Return each line of the listing exactly as written.
*** TASK INPUT ***
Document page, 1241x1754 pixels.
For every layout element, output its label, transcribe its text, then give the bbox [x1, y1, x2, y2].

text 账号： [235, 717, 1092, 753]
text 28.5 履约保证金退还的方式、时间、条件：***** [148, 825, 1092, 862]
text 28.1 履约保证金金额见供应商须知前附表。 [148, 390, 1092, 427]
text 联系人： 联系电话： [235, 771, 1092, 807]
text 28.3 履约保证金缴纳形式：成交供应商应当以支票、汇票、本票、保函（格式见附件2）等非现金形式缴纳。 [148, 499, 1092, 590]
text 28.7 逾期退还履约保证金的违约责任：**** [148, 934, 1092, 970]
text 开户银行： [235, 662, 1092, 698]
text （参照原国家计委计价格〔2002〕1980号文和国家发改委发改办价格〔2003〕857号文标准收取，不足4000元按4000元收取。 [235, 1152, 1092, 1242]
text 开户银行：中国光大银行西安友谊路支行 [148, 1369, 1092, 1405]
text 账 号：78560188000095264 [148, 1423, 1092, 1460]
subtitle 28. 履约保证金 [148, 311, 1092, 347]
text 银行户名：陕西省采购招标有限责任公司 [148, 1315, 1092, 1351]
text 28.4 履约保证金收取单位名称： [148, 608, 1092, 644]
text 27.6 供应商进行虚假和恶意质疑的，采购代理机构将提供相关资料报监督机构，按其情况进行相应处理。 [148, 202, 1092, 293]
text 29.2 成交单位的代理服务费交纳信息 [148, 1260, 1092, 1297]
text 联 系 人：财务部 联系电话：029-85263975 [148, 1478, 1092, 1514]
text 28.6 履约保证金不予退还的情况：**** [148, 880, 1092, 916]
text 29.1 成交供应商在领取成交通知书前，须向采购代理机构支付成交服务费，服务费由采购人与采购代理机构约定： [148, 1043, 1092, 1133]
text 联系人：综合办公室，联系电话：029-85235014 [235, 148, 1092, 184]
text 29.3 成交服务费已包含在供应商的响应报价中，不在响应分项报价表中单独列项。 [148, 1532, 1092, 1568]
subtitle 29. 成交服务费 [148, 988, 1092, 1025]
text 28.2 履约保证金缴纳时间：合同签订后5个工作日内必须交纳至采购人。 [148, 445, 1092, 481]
*** End of TASK INPUT ***
* ANSWER TO THIS PROBLEM:
Document page, 1241x1754 pixels.
For every layout element, output its label, transcribe its text, then give the bbox [x1, y1, x2, y2].

text 账号： [235, 717, 1092, 753]
text 28.5 履约保证金退还的方式、时间、条件：***** [148, 825, 1092, 862]
text 28.1 履约保证金金额见供应商须知前附表。 [148, 390, 1092, 427]
text 联系人： 联系电话： [235, 771, 1092, 807]
text 28.3 履约保证金缴纳形式：成交供应商应当以支票、汇票、本票、保函（格式见附件2）等非现金形式缴纳。 [148, 499, 1092, 590]
text 28.7 逾期退还履约保证金的违约责任：**** [148, 934, 1092, 970]
text 开户银行： [235, 662, 1092, 698]
text （参照原国家计委计价格〔2002〕1980号文和国家发改委发改办价格〔2003〕857号文标准收取，不足4000元按4000元收取。 [235, 1152, 1092, 1242]
text 开户银行：中国光大银行西安友谊路支行 [148, 1369, 1092, 1405]
text 账 号：78560188000095264 [148, 1423, 1092, 1460]
subtitle 28. 履约保证金 [148, 311, 1092, 347]
text 银行户名：陕西省采购招标有限责任公司 [148, 1315, 1092, 1351]
text 28.4 履约保证金收取单位名称： [148, 608, 1092, 644]
text 27.6 供应商进行虚假和恶意质疑的，采购代理机构将提供相关资料报监督机构，按其情况进行相应处理。 [148, 202, 1092, 293]
text 29.2 成交单位的代理服务费交纳信息 [148, 1260, 1092, 1297]
text 联 系 人：财务部 联系电话：029-85263975 [148, 1478, 1092, 1514]
text 28.6 履约保证金不予退还的情况：**** [148, 880, 1092, 916]
text 29.1 成交供应商在领取成交通知书前，须向采购代理机构支付成交服务费，服务费由采购人与采购代理机构约定： [148, 1043, 1092, 1133]
text 联系人：综合办公室，联系电话：029-85235014 [235, 148, 1092, 184]
text 29.3 成交服务费已包含在供应商的响应报价中，不在响应分项报价表中单独列项。 [148, 1532, 1092, 1568]
subtitle 29. 成交服务费 [148, 988, 1092, 1025]
text 28.2 履约保证金缴纳时间：合同签订后5个工作日内必须交纳至采购人。 [148, 445, 1092, 481]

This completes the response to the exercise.